◆ **PROBLEM DESCRIPTION**
Reproduce the part of the records that opens with their first line and closes with the line containing "INSIGNIE A SUVENYRY", both of those lines included.

◆ **RECORDS PROVIDED**
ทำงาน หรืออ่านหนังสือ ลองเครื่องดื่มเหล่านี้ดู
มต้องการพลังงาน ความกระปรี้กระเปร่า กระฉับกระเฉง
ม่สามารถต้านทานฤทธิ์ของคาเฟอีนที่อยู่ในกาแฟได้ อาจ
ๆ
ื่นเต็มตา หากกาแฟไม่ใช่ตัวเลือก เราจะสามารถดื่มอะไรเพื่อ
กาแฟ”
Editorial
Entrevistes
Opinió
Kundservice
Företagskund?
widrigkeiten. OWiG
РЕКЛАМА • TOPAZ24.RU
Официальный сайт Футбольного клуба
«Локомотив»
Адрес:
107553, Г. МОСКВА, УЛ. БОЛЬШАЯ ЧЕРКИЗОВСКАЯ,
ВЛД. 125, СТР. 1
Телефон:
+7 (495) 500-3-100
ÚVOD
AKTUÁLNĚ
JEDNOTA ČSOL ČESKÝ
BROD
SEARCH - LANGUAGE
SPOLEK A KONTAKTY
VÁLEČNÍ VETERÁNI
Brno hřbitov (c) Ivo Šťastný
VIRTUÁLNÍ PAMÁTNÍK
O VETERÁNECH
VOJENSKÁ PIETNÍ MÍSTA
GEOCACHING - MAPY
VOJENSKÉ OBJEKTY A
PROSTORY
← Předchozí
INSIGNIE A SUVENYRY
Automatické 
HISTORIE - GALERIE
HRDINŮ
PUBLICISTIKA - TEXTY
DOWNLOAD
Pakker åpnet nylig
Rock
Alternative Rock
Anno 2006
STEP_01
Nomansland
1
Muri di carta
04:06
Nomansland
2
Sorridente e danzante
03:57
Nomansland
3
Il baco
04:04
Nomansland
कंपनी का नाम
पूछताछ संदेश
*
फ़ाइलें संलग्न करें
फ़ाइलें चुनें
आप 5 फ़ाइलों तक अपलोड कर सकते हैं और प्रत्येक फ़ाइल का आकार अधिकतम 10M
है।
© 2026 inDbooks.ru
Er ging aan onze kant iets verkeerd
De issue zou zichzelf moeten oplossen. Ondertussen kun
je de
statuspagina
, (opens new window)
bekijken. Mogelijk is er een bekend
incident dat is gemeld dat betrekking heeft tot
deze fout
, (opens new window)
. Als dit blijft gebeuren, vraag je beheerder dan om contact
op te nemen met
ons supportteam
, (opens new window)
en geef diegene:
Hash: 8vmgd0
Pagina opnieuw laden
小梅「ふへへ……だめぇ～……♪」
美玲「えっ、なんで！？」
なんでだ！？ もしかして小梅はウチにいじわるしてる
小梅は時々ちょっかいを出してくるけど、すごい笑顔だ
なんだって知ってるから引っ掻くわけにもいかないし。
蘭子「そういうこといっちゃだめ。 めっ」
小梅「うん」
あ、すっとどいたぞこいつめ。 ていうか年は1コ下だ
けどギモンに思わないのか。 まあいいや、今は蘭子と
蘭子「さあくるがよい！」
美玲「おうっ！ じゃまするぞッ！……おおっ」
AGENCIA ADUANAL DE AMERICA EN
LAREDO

◆ **ANSWER TO THIS PROBLEM**
ทำงาน หรืออ่านหนังสือ ลองเครื่องดื่มเหล่านี้ดู
มต้องการพลังงาน ความกระปรี้กระเปร่า กระฉับกระเฉง
ม่สามารถต้านทานฤทธิ์ของคาเฟอีนที่อยู่ในกาแฟได้ อาจ
ๆ
ื่นเต็มตา หากกาแฟไม่ใช่ตัวเลือก เราจะสามารถดื่มอะไรเพื่อ
กาแฟ”
Editorial
Entrevistes
Opinió
Kundservice
Företagskund?
widrigkeiten. OWiG
РЕКЛАМА • TOPAZ24.RU
Официальный сайт Футбольного клуба
«Локомотив»
Адрес:
107553, Г. МОСКВА, УЛ. БОЛЬШАЯ ЧЕРКИЗОВСКАЯ,
ВЛД. 125, СТР. 1
Телефон:
+7 (495) 500-3-100
ÚVOD
AKTUÁLNĚ
JEDNOTA ČSOL ČESKÝ
BROD
SEARCH - LANGUAGE
SPOLEK A KONTAKTY
VÁLEČNÍ VETERÁNI
Brno hřbitov (c) Ivo Šťastný
VIRTUÁLNÍ PAMÁTNÍK
O VETERÁNECH
VOJENSKÁ PIETNÍ MÍSTA
GEOCACHING - MAPY
VOJENSKÉ OBJEKTY A
PROSTORY
← Předchozí
INSIGNIE A SUVENYRY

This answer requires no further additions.